Known for his advocacy of “borders, language and culture” long before Donald Trump entered the political scene, author and talk-radio host Michael Savage praised the president’s endorsement Wednesday of a plan to curb legal immigration, focusing on a merit-based system.
Savage said the new bill announced by Republican Sens. David Perdue of Georgia and Tom Cotton of Arkansas is “a shock to all of those politicians living off the illegal immigrant, whether through votes or through money being kicked up in one way or another.”
Noting he’s the son of an immigrant, he acknowledged that many Americans are confused by the Trump proposal, if not angered by it, because they are good-hearted people and argue America is “a nation of immigrants.”
Many quote the statement on the Statue of Liberty: “Give me your tired, your poor, your huddled masses, yearning to breathe free.”
“Those are beautiful words … and we all think, ‘Well, that’s America; we’ve always accepted the poor, the masses, the wretched refuse,'” Savage said.
But the problem, he said, is that the famous 1883 poem by Emma Lazarus was written before the welfare state.
“Yes, my friends, we’re no longer living in the age of the Statue of Liberty, where we can take in all of the huddled masses yearning to breathe free,” he said. “No, my friends, those days are over.”
The tired and poor and huddled masses of previous generations, Savage said, “were not coming here to sit on their fat behinds and drink a beer, or whatever they do — do nothing.”
“No, no, they worked their behinds off in factories. That’s why they lived 16 to a room. There was nothing waiting for them,” he said.
“They did it grimly, hoping that their child or children would do better than they did. That was the American way,” Savage said. “They did not expect to go to the front of the line and push the native-born out of the way.”

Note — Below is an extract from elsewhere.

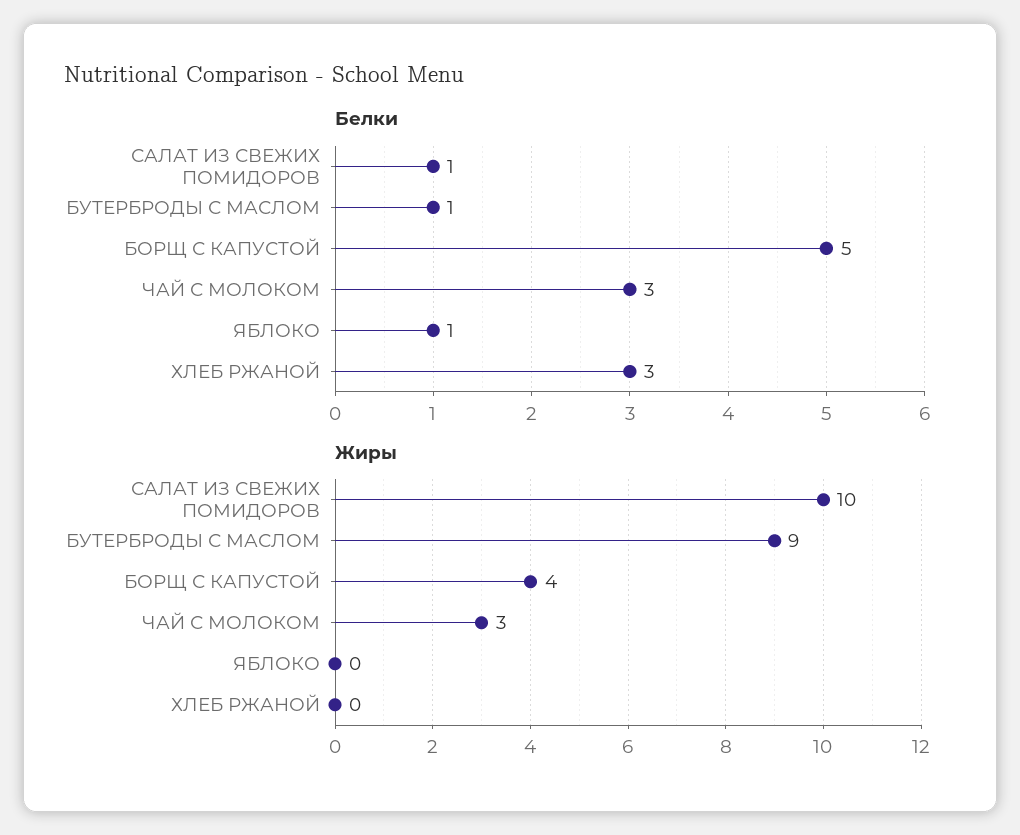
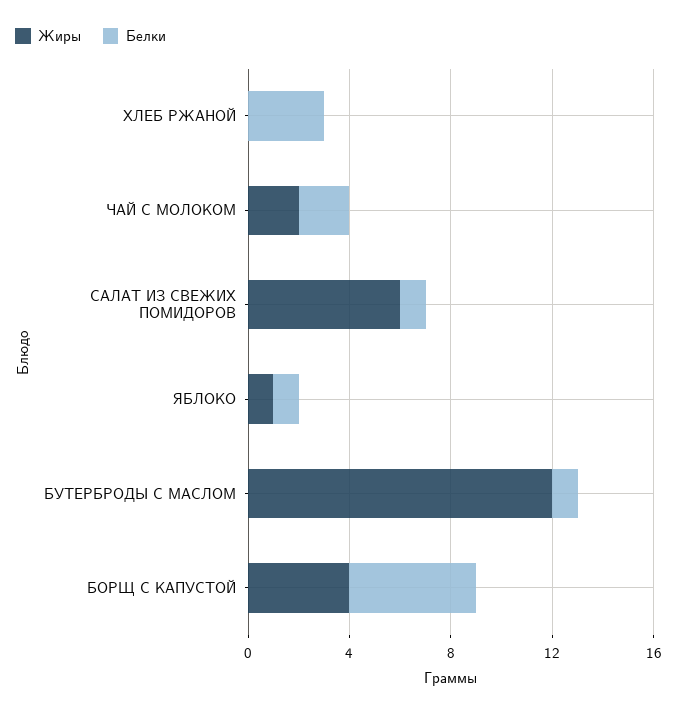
Белки, ЧАЙ С МОЛОКОМ: 3 -> 2
Жиры, САЛАТ ИЗ СВЕЖИХ ПОМИДОРОВ: 10 -> 6
Жиры, БУТЕРБРОДЫ С МАСЛОМ: 9 -> 12
Жиры, ЧАЙ С МОЛОКОМ: 3 -> 2
Жиры, ЯБЛОКО: 0 -> 1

The bill announced Wednesday would reduce the number of annual legal permanent residents from 1 million to 500,000 and take into account an applicant’s English-speaking ability, education and work skills.
Give me your tired
At the White House press briefing, Trump’s senior policy adviser, Stephen Miller, was challenged by CNN reporter Jim Acosta, who asked if the administration was trying to change the definition of an immigrant encapsulated in the poem inscribed on the Statue of Liberty.
Miller, in a combative exchange that dominated the briefing, argued the poem was added after the statue was installed. And he asked how the poem conflicts with the Republicans’ plan to allow half a million immigrants annually, noting the quota has varied over the years.
“Tell me what years Jim Acosta’s definition of the Statue of Liberty poem is the law of the land,” Miller said. “So you’re saying 1 million is the Statue of Liberty number? Nine hundred thousand violates it; 800,000 violates it?”
Savage emphasized that as a first-generation American, he doesn’t hate immigrants.
“I speak their language, and I love to watch the hard-working immigrants who I talk with — I’ve never seen workers like that in my life, whether they are on construction sites or elsewhere,” he said.
The problem, he said, is not “the hard-working immigrant in the restaurant.”
“The problem is that he has a wife at home with a number of children who may not be working. They’re probably not. And they’re receiving enormous amounts of welfare benefits,” he said.
“That’s why our health-care system is broken.”
It’s about culture, not race
Never before, Savage said, has the world seen the kind of mass population change that has occurred in America in the years since Democratic Sen. Ted Kennedy successfully pushed for passage of the Immigration and Nationality Act of 1965, which abolished the system of national-origin quotas.
Savage recalled that Kennedy had promised there would be no change in demographics and no American worker would be displaced.
But now, allowed to continue, the populations of the United States and Europe, he said, “will no longer be the same populations of people who have existed there for hundreds or thousands of years and who built long-standing traditions of liberty and local self-government.”
“This has nothing to do with race. It has to do with culture,” he emphasized.
Savage pointed to the surge of Somali immigrants in Minnesota who refuse to assimilate, maintaining religious, cultural and political beliefs and practices at odds with longstanding traditions.
If the process continues, the culture and tradition of the local population will disappear, Savage said, “and with them goes their liberty.”
He observed: “It seems awfully coincidental that the new populations would be less likely to resist the borderless, globalist new world order where internationalist hoards and boards of unelected bureaucrats regulate the political and economic lives of everyone on the planet.”